● **Task**
The only thing to send back is the number of lines below that hold the string "root".

Top of Task inputs

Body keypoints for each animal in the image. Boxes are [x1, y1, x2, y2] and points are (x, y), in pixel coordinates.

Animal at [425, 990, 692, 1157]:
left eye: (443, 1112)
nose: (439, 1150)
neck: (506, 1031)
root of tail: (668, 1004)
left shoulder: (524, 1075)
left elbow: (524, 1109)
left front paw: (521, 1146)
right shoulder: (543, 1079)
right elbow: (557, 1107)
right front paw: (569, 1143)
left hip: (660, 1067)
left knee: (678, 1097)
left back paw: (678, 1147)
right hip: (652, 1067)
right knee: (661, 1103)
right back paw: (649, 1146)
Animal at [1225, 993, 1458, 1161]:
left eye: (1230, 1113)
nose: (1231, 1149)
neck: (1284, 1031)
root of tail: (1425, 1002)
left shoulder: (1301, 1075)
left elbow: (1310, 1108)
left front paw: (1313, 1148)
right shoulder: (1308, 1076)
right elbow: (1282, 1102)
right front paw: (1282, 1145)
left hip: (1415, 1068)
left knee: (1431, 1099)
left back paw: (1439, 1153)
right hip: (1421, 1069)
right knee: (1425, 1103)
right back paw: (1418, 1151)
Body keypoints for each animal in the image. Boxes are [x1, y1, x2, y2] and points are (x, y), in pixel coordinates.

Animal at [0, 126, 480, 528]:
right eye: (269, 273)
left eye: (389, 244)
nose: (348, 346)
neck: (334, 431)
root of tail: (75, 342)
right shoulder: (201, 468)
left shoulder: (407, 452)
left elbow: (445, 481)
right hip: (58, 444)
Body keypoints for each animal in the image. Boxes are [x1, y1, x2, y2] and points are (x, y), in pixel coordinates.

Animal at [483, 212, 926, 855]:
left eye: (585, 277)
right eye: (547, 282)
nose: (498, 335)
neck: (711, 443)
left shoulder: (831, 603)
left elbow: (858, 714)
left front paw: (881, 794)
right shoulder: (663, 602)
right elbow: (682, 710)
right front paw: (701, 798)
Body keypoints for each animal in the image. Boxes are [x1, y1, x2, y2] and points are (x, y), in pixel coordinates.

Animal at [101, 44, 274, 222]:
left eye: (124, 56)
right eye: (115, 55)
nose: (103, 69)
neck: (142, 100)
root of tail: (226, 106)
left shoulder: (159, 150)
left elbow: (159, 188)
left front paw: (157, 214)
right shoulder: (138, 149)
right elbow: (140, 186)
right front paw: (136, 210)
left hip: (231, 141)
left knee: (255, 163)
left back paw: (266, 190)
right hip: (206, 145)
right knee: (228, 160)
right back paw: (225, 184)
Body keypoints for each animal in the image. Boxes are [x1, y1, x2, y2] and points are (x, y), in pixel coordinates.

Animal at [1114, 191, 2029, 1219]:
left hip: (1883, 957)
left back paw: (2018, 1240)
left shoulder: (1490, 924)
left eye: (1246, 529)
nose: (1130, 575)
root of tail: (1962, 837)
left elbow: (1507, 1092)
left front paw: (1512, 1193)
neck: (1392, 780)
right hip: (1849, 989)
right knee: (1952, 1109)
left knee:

Bottom of Task inputs

● **Solution**
5